Et dans les pays riches, tu te rends vite compte de tout ce qui te fait envie. Dans les supermarchés, il y a plein de trucs que tu n’as pas vus depuis des mois, surtout après des pays où les rayons sont presque vides. Là, tu as tout… mais c’est super cher. On a mis du temps à comprendre que, ne pas s’offrir de petits moments de réconfort, ça nous épuisait.
Quand on commençait à mal se parler, on réalisait que notre seul vrai réconfort, c’était d’avoir un moment tranquille à deux, le soir. Ça nous a pris du temps, mais une fois qu’on a compris ça, on a mieux géré. Il y a eu des moments où on faisait plus “équipe” que “couple”. Et parfois, c’est juste comme ça. Parce que des fois, il faut juste avancer.

La vraie conclusion de ce projet, c’est la confiance en l’humanité.
On n’a croisé personne de mal intentionné. On ne s’est jamais fait emmerder. Jamais virés d’un terrain où on campait à l’arrache, même en pleine ville, même sur un terrain de rugby. Jamais.
Le vélo, ça attire la curiosité. On appelait ça le pouvoir du vélo à la fin. Les gens veulent t’aider, alors qu’en vrai, tu n’as pas besoin d’aide. Tout va bien. T’es juste assis devant un supermarché, et quelqu’un sort pour t’offrir une boisson fraîche. Alors que t’avais même pas remarqué qu’on t’avait remarqué.
Presque chaque jour, il y avait une situation improbable, juste parce que les gens sont surpris, curieux, touchés, pour des raisons très différentes. Certains sont admiratifs : tu fais un effort physique pour être là. D’autres pensent que tu es pauvre et ont pitié. Et puis certains te prennent pour un aventurier, un mec qui a fait quatre fois le tour du monde.
Mais dans tous les cas, les gens sont ultra sympas. Et ça, c’est vraiment chouette.
Parce que parfois, on a l’impression qu’on vit tous dans nos petites bulles, méfiants, refermés. Et là, tu découvres que non. Il y a partout des gens ouverts, généreux, curieux, attentifs.
C’est une bonne leçon de voyage.

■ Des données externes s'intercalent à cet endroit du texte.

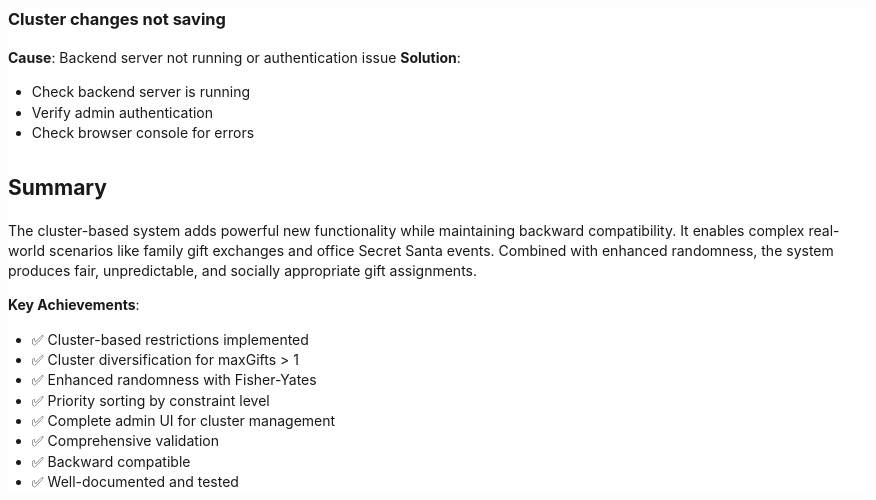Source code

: ### Cluster changes not saving
**Cause**: Backend server not running or authentication issue
**Solution**:
- Check backend server is running
- Verify admin authentication
- Check browser console for errors

## Summary

The cluster-based system adds powerful new functionality while maintaining backward compatibility. It enables complex real-world scenarios like family gift exchanges and office Secret Santa events. Combined with enhanced randomness, the system produces fair, unpredictable, and socially appropriate gift assignments.

**Key Achievements**:
- ✅ Cluster-based restrictions implemented
- ✅ Cluster diversification for maxGifts > 1
- ✅ Enhanced randomness with Fisher-Yates
- ✅ Priority sorting by constraint level
- ✅ Complete admin UI for cluster management
- ✅ Comprehensive validation
- ✅ Backward compatible
- ✅ Well-documented and tested
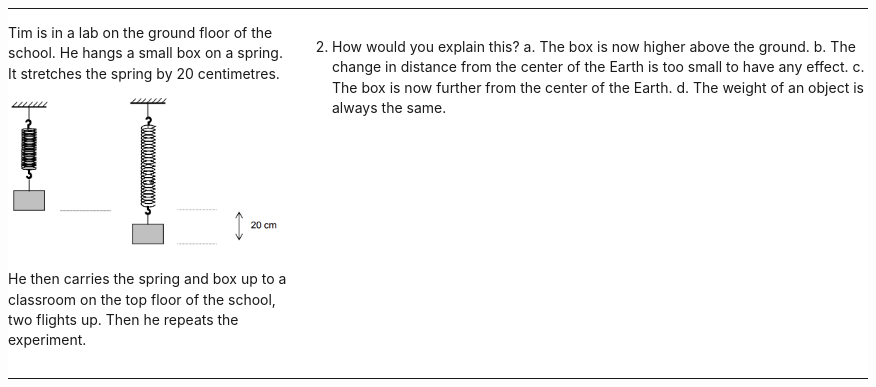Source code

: 
</div>

</div>

---



<div class='columns'>

<div>
Tim is in a lab on the ground floor of the school. He hangs a small box on a spring. It stretches the spring by 20 centimetres. 

![center w:300](../figures/massweight1.png)

He then carries the spring and box up to a classroom on the top floor of the school, two flights up. Then he repeats the experiment.
</div>

<div>

2. How would you explain this?
    a. The box is now higher above the ground.
    b. The change in distance from the center of the Earth is too small to have any effect.
    c. The box is now further from the center of the Earth.
    d. The weight of an object is always the same. 


</div>

</div>

---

Une qu’on a envie de garder en tête, même une fois revenus à une vie plus sédentaire.

Escal’À 2 roues, le “road-movie réalisé avec les moyens du bord”
On a aussi fait un film pendant le voyage. Là encore, zéro budget de production. Quand on est arrivés au Japon, on avait déjà filmé pas mal de choses, plutôt pour nous, pour des souvenirs persos. Et on a été invités à Tokyo par une association de guides que Bruno avait formée plusieurs années de suite – soit ils venaient à Chamonix, soit lui allait au Japon. Ils nous ont organisé une petite fête de bienvenue. Super sympa, mais comme les Japonais parlent assez peu anglais – à l’époque, Bruno bossait avec une interprète – on s’est dit : « La soirée va être un peu longue si on ne peut pas échanger… »
Alors dans l’après-midi, j’ai monté un petit film de 15 minutes avec des images de la première année. Juste pour partager un peu. Et finalement, ce petit film s’est rallongé au fil des mois. Il a fini par durer une heure.
On l’a présenté un peu partout, au cours du voyage : dans des salles d’escalade, des clubs alpins, dans différents pays. Et comme on se retrouvait souvent face à des publics qui ne parlaient pas notre langue, on a gardé le film muet, juste avec de la musique. L’idée, c’était de discuter après, de laisser place à l’échange.
Et c’est drôle, parce qu’en ne disant pas trop dans le film, on a parfois suscité plus de réactions que si on avait tout raconté. J’ai beaucoup dessiné pendant le voyage, et certaines pages de mon carnet faisaient les transitions entre les vidéos. Ça a vraiment créé du lien. À la fin d’une projection, les gens venaient nous parler, nous donner des contacts, des potes grimpeurs à l’autre bout du pays. C’est comme ça qu’on a rencontré plein de gens.